▶ _What you have to do_
Once you find the line with "125 0 37.50", copy it and every line after it through the end of the entries below, exactly as written.

▶ _Available records_
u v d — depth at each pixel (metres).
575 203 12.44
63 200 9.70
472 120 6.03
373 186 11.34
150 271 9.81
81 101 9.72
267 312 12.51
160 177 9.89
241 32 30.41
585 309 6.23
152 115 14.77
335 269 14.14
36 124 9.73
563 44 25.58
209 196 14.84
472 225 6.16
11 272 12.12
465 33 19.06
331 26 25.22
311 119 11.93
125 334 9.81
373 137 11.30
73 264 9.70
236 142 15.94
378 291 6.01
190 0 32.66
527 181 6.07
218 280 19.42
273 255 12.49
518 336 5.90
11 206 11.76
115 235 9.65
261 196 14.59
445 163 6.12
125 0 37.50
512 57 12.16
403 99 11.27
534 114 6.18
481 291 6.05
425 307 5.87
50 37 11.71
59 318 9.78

▶ _Response_
125 0 37.50
512 57 12.16
403 99 11.27
534 114 6.18
481 291 6.05
425 307 5.87
50 37 11.71
59 318 9.78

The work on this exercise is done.